Once I started overcoming the fear, I wanted to start writing again but I took baby-steps and started with free writing. This idea came from ‘The Artist’s Way’, which suggested waking up and writing down your stream of consciousness for three pages. Mostly these pages were just words on a page – not about anything, they didn’t mean much. Sometimes though, because I have an absolutely distractable monkey brain, writing about what I dreamt the night before led to sparks of ideas about the thesis – often because I had dreamt about the thesis the night before. Tiny bits of sense. Even without these sparks, starting the day like that was enthralling, as writing became a habit again. These scribbled pages helped me fall in love with writing again because words on a page make me happy. I became braver about writing PhD drafts – I learned what feedback was helpful, and what was not. I remembered that writing leads to more writing, while fear leaves you trapped outside the page. This is why things like “Shut up and write” are so important – they give you time to free write and potentially find a spark of sense.

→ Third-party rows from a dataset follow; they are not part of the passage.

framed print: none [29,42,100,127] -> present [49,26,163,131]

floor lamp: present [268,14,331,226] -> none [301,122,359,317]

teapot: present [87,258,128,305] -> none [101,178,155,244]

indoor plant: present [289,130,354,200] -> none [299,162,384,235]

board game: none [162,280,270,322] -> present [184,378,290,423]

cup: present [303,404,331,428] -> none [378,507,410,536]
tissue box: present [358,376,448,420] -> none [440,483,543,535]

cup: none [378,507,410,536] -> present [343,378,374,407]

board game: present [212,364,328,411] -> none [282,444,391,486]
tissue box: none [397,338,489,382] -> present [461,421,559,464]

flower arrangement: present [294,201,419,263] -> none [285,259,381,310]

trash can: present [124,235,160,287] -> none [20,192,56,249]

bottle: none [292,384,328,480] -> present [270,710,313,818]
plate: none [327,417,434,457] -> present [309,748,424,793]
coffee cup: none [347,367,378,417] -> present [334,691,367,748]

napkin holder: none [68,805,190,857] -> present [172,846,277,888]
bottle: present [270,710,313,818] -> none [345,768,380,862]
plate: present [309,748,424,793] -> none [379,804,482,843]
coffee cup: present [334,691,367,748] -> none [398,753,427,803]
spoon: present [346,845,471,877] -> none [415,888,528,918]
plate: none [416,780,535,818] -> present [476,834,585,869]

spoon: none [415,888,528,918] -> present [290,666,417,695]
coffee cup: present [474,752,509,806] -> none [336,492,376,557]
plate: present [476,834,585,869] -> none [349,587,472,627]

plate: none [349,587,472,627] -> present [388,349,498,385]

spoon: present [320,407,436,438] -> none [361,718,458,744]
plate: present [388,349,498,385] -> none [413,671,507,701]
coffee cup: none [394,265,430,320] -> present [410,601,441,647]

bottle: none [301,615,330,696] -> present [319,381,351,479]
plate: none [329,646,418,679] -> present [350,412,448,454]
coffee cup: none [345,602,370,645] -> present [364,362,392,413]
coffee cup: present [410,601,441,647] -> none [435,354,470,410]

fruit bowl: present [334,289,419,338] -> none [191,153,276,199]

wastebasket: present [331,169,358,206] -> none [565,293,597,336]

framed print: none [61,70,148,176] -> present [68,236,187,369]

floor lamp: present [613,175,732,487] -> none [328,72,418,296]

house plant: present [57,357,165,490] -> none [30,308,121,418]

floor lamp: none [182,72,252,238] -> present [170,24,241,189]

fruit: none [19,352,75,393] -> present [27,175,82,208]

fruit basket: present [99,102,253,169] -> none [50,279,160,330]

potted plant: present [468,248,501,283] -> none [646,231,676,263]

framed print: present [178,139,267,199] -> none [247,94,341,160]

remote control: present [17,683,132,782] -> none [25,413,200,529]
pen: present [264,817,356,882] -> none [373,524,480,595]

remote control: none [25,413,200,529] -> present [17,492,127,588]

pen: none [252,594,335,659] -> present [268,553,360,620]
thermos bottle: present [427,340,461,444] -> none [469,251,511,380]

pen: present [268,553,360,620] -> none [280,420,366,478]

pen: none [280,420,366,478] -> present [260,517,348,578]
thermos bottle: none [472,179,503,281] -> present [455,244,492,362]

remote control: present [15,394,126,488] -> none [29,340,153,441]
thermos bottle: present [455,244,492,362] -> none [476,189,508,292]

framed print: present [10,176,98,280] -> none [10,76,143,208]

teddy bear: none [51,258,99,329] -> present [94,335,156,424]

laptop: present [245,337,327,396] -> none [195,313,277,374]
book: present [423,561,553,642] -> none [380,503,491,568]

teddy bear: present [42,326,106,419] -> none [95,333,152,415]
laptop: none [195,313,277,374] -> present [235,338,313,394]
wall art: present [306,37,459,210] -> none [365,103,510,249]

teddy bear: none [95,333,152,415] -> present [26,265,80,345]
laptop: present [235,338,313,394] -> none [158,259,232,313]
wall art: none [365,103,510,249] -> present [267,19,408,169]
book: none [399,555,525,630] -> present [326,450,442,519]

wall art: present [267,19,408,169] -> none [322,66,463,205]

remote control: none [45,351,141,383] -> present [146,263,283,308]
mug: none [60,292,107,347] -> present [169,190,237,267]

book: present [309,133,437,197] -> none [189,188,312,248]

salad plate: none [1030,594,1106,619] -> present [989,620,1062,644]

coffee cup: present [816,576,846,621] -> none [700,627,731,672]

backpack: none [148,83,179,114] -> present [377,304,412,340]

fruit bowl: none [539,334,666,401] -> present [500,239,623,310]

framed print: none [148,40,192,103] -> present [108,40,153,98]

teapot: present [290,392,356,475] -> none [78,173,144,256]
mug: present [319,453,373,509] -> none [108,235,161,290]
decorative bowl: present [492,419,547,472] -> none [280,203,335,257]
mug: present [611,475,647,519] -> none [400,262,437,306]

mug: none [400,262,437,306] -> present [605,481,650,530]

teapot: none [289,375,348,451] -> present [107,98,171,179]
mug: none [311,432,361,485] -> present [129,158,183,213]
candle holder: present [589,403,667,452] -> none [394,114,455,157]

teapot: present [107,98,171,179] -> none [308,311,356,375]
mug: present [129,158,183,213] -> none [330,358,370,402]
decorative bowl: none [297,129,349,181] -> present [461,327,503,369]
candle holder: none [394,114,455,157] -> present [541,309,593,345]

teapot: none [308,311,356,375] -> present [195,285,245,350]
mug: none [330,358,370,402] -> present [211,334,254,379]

3. Find a writing circle of niceness
No matter how wonderful (or less so) your PhD supervisor is, sometimes you need new eyes to read what you’ve done. Once I started writing my thesis again, and once I had begun to recognize constructive criticism, I found a writing circle of niceness. We all shared our drafts with other, knowing that we could trust each other to give feedback with the only agenda being to make the work better. I could not have finished my PhD without this circle. I was able to hand them first drafts and they gave me space to fail – the first draft for them was only ever the starting point and all things have to start somewhere. In reading other people’s work, I also saw how differently ideas could be expressed and how much our work differed from each other. There was no right way to write a thesis – we simply aimed to create the most polished version of our work as possible.
Towards the light
Not every PhD student may nurture a dream to become a writer outside of their academic identity. Yet our academic work is creative by it’s very nature – we create something out of nothing. In this way, guidance from the creative arts can help in putting us on the writing path again – find our way back to the thesis.